Start of Records provided
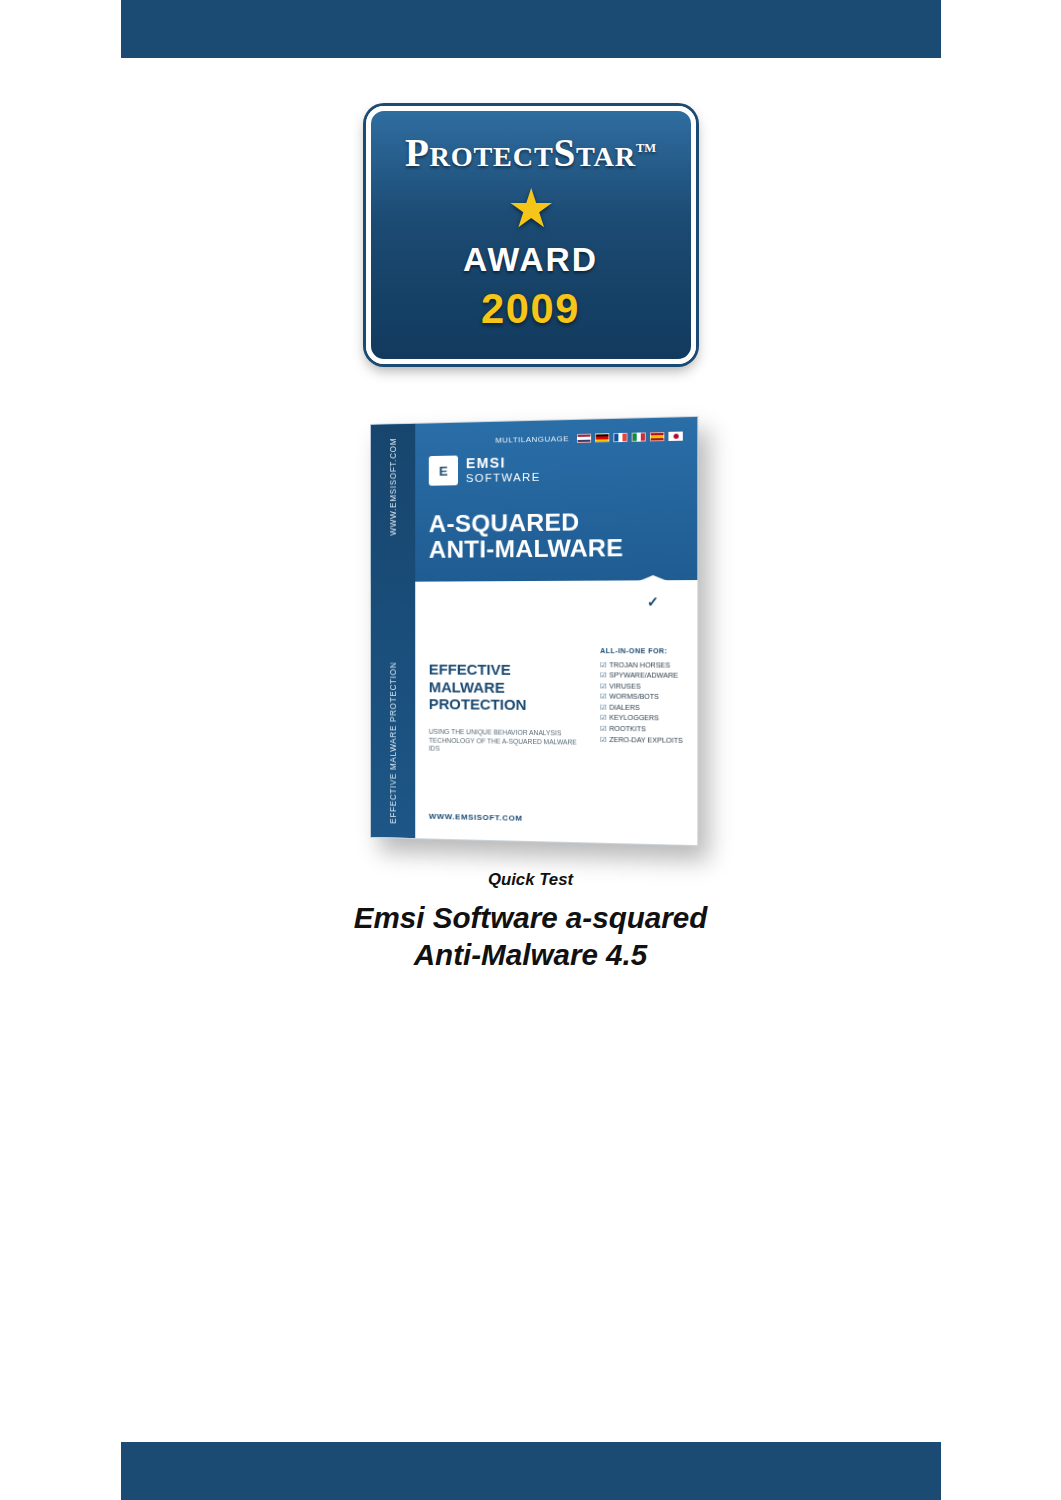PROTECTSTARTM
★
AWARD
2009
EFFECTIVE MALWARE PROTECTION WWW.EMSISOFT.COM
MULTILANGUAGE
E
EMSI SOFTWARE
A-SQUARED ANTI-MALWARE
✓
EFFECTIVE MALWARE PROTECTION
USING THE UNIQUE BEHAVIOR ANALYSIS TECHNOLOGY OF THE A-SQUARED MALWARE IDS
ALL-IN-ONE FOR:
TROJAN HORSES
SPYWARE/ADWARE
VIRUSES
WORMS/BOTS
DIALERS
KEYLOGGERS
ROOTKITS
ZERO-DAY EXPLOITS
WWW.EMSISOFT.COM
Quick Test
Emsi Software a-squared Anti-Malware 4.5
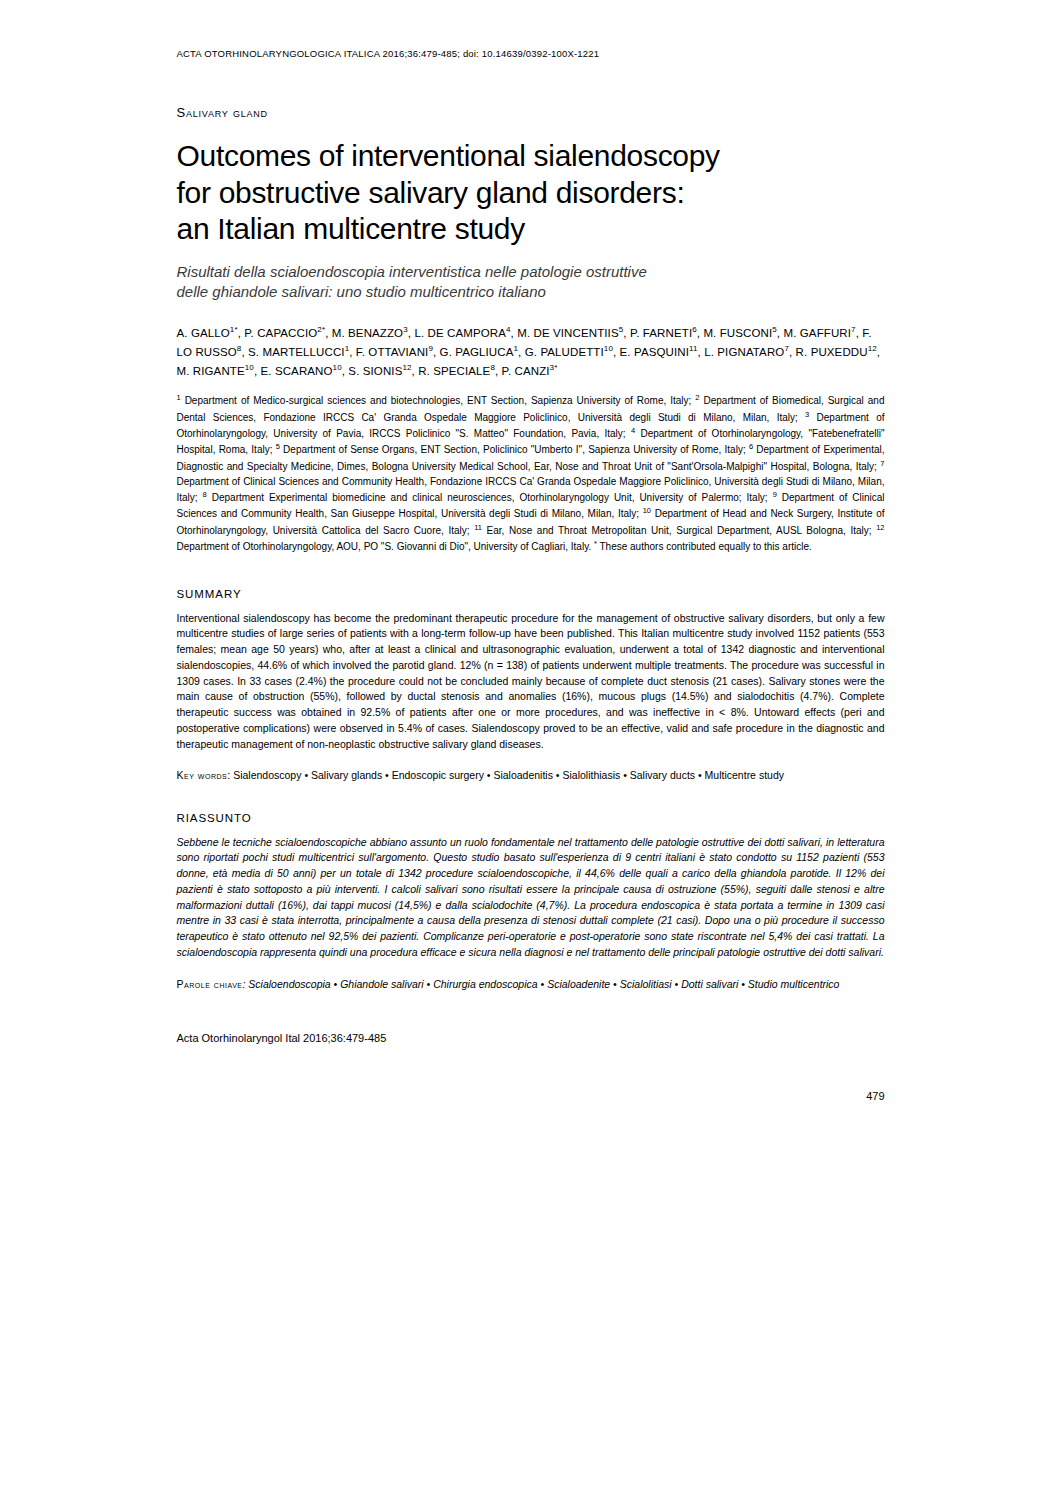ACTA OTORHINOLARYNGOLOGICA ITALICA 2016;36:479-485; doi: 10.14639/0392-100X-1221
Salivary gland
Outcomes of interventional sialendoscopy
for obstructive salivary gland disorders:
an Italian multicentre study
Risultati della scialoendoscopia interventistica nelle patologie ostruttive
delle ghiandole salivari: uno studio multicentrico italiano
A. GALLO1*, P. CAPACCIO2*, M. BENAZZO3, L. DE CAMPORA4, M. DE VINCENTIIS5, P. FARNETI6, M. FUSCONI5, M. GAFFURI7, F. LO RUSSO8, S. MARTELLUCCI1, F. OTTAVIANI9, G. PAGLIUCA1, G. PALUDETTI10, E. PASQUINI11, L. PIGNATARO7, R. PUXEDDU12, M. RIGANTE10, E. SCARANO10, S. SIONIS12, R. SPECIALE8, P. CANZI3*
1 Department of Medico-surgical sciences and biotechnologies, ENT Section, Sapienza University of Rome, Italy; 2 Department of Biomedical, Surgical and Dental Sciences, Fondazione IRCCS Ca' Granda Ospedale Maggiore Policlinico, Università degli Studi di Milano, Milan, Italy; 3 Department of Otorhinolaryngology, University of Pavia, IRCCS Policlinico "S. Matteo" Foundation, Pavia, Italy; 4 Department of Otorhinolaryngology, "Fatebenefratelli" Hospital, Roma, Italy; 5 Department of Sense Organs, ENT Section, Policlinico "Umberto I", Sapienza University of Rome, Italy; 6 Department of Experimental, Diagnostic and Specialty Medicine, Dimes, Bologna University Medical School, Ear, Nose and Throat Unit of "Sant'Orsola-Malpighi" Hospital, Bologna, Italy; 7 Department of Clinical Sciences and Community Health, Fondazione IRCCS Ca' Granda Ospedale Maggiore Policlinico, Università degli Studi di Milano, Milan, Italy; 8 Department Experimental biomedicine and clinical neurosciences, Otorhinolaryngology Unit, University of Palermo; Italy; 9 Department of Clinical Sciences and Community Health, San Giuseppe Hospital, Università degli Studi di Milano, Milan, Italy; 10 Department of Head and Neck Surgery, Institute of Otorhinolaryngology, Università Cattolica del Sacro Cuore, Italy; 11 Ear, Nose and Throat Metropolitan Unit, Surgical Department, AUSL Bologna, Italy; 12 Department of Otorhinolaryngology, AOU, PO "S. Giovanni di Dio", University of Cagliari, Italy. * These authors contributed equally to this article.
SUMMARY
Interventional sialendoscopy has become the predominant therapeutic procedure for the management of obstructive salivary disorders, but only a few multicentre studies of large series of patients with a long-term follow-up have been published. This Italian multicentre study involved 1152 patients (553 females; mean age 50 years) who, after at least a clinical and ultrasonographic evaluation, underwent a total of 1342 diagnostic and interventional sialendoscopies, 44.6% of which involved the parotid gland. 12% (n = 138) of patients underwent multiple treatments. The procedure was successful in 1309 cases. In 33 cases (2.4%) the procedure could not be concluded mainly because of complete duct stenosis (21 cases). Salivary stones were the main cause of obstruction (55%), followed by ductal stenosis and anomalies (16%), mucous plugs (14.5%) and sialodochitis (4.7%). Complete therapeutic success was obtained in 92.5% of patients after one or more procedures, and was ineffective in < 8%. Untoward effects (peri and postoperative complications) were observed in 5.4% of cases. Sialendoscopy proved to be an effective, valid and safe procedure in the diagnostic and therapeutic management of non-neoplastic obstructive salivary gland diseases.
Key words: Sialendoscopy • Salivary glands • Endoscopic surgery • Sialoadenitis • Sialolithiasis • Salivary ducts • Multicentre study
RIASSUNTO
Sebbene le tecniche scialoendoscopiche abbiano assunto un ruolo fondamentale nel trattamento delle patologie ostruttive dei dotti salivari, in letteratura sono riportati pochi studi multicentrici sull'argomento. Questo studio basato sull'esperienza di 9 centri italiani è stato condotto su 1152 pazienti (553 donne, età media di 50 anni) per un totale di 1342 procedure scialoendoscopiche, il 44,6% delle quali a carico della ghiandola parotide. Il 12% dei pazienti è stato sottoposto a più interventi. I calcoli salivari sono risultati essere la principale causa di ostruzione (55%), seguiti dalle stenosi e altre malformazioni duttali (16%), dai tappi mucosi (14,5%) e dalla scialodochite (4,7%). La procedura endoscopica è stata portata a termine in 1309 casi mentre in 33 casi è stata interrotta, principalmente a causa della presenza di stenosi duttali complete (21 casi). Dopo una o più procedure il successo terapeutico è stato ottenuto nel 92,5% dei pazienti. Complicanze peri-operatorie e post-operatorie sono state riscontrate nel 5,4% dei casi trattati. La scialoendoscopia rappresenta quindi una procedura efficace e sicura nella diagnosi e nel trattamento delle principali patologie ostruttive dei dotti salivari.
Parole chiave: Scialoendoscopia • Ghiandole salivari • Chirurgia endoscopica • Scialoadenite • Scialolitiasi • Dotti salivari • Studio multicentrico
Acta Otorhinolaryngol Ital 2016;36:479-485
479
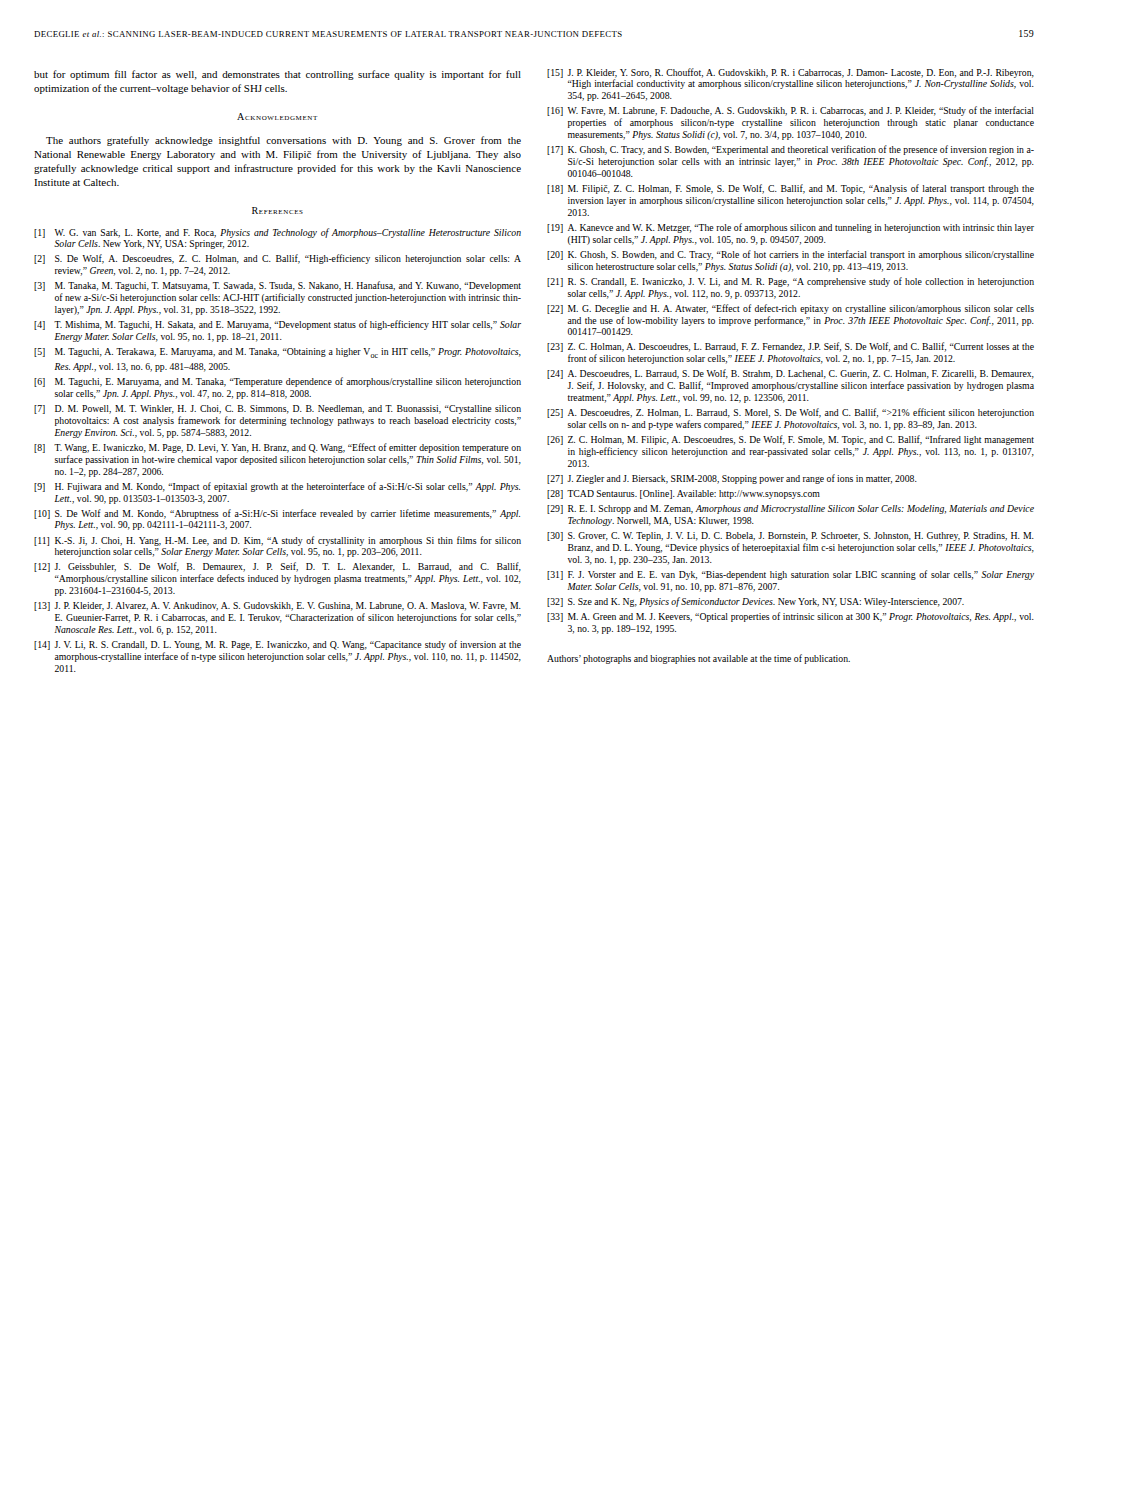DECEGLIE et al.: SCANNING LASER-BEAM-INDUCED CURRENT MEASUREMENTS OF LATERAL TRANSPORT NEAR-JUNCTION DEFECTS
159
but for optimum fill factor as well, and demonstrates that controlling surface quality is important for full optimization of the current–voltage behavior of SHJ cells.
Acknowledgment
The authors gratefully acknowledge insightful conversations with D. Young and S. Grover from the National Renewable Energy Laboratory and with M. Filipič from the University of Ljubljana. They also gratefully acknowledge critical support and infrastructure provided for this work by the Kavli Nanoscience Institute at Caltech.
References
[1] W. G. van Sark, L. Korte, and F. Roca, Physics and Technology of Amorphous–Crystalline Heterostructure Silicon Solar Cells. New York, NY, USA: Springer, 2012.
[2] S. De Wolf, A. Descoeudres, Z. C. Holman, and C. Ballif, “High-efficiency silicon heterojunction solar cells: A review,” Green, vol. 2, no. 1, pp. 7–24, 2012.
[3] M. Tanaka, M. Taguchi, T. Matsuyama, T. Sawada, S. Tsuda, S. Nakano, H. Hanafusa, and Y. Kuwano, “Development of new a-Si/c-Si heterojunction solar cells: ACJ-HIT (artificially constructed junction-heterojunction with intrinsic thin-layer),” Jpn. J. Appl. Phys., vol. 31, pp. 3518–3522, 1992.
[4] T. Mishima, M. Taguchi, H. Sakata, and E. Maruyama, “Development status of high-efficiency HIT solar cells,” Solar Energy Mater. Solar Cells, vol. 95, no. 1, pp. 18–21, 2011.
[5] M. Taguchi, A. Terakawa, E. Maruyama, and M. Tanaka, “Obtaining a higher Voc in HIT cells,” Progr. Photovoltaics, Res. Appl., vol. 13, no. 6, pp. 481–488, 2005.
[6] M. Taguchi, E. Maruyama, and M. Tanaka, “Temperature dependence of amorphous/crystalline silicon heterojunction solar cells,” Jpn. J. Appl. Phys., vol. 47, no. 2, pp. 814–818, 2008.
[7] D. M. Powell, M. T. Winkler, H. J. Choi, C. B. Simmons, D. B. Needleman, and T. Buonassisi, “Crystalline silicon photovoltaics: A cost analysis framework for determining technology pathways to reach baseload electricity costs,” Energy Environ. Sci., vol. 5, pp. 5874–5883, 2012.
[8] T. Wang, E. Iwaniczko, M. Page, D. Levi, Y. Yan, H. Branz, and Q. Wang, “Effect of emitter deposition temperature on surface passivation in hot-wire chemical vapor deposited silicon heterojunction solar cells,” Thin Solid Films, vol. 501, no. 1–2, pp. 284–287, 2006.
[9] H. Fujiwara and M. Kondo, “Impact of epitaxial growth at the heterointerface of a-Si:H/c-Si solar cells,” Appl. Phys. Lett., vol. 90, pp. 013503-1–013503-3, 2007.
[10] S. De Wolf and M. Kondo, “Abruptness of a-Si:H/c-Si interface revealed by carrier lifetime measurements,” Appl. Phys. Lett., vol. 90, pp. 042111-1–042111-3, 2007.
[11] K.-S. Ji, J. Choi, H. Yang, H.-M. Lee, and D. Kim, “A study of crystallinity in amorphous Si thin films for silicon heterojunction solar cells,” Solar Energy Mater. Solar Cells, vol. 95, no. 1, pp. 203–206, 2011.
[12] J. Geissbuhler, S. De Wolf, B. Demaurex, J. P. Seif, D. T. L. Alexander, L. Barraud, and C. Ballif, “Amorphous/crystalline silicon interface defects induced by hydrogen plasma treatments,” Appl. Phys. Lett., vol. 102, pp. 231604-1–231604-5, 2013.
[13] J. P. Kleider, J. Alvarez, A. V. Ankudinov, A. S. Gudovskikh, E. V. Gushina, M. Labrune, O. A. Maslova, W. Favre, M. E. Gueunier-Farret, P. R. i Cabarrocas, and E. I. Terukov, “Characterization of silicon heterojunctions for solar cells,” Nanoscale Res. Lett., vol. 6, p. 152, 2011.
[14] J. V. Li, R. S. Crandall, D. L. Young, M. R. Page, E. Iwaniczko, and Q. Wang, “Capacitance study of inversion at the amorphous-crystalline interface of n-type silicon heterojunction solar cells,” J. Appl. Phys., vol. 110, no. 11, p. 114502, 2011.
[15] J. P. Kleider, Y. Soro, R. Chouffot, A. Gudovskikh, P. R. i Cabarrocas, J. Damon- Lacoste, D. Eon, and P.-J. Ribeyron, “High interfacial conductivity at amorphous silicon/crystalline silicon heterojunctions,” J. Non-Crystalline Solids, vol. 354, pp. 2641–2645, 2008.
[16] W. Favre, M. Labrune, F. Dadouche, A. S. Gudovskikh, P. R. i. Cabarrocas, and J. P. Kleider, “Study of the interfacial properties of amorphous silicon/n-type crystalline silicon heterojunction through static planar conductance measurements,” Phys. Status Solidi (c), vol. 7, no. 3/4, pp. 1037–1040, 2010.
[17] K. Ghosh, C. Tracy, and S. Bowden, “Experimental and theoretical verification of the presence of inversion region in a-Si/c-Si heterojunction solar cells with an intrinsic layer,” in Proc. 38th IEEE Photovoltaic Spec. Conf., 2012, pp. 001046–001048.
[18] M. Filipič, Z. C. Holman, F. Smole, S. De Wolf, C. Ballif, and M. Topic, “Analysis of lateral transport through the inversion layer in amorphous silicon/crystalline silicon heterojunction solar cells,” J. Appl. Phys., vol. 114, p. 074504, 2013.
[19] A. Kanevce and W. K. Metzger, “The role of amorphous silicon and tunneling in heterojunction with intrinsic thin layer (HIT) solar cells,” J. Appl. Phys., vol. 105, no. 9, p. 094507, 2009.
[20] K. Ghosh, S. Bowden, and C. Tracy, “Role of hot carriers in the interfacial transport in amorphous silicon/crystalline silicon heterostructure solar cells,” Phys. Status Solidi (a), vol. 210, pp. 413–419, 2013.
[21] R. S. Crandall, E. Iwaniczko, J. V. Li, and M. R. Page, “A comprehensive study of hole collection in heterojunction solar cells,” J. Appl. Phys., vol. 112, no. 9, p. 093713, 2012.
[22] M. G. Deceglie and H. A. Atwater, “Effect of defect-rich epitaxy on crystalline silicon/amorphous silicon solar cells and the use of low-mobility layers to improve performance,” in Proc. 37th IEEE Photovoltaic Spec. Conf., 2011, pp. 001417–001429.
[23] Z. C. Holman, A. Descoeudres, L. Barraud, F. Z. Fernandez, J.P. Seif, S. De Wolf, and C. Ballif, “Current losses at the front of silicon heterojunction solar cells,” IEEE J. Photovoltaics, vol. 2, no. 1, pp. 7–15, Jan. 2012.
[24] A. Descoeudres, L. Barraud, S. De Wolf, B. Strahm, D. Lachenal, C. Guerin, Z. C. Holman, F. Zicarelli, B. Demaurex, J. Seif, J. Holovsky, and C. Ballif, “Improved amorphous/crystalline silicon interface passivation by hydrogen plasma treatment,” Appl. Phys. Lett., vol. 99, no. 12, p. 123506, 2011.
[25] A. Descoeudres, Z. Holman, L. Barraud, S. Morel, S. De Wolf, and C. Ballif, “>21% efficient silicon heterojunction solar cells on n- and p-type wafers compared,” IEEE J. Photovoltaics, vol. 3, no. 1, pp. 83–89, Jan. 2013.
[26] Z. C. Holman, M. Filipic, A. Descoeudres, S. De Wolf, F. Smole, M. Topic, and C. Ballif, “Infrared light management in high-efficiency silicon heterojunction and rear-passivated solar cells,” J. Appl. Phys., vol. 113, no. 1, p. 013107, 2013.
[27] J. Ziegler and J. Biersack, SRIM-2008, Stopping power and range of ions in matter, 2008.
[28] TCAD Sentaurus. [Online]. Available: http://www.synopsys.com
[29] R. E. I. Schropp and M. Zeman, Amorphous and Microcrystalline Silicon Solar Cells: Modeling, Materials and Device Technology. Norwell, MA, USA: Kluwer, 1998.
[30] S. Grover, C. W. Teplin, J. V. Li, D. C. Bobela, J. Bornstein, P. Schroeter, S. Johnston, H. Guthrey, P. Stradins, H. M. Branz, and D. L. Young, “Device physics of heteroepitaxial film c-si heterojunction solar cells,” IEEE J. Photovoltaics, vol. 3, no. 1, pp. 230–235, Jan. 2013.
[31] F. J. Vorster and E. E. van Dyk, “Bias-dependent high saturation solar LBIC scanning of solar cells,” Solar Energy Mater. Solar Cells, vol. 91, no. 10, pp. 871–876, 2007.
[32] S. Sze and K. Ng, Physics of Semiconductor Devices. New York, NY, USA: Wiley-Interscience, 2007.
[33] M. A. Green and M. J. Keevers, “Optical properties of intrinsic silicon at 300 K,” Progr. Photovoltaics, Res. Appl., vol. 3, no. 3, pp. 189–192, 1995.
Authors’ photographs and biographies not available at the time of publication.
End of Records provided
**What to work on**
Retype exactly the lines of the data above that fall between the line with "[20] K. Ghosh, S." and the line with "[28] TCAD Sentaurus.", inclusive, and add nothing.

**Response to the task**
[20] K. Ghosh, S. Bowden, and C. Tracy, “Role of hot carriers in the interfacial transport in amorphous silicon/crystalline silicon heterostructure solar cells,” Phys. Status Solidi (a), vol. 210, pp. 413–419, 2013.
[21] R. S. Crandall, E. Iwaniczko, J. V. Li, and M. R. Page, “A comprehensive study of hole collection in heterojunction solar cells,” J. Appl. Phys., vol. 112, no. 9, p. 093713, 2012.
[22] M. G. Deceglie and H. A. Atwater, “Effect of defect-rich epitaxy on crystalline silicon/amorphous silicon solar cells and the use of low-mobility layers to improve performance,” in Proc. 37th IEEE Photovoltaic Spec. Conf., 2011, pp. 001417–001429.
[23] Z. C. Holman, A. Descoeudres, L. Barraud, F. Z. Fernandez, J.P. Seif, S. De Wolf, and C. Ballif, “Current losses at the front of silicon heterojunction solar cells,” IEEE J. Photovoltaics, vol. 2, no. 1, pp. 7–15, Jan. 2012.
[24] A. Descoeudres, L. Barraud, S. De Wolf, B. Strahm, D. Lachenal, C. Guerin, Z. C. Holman, F. Zicarelli, B. Demaurex, J. Seif, J. Holovsky, and C. Ballif, “Improved amorphous/crystalline silicon interface passivation by hydrogen plasma treatment,” Appl. Phys. Lett., vol. 99, no. 12, p. 123506, 2011.
[25] A. Descoeudres, Z. Holman, L. Barraud, S. Morel, S. De Wolf, and C. Ballif, “>21% efficient silicon heterojunction solar cells on n- and p-type wafers compared,” IEEE J. Photovoltaics, vol. 3, no. 1, pp. 83–89, Jan. 2013.
[26] Z. C. Holman, M. Filipic, A. Descoeudres, S. De Wolf, F. Smole, M. Topic, and C. Ballif, “Infrared light management in high-efficiency silicon heterojunction and rear-passivated solar cells,” J. Appl. Phys., vol. 113, no. 1, p. 013107, 2013.
[27] J. Ziegler and J. Biersack, SRIM-2008, Stopping power and range of ions in matter, 2008.
[28] TCAD Sentaurus. [Online]. Available: http://www.synopsys.com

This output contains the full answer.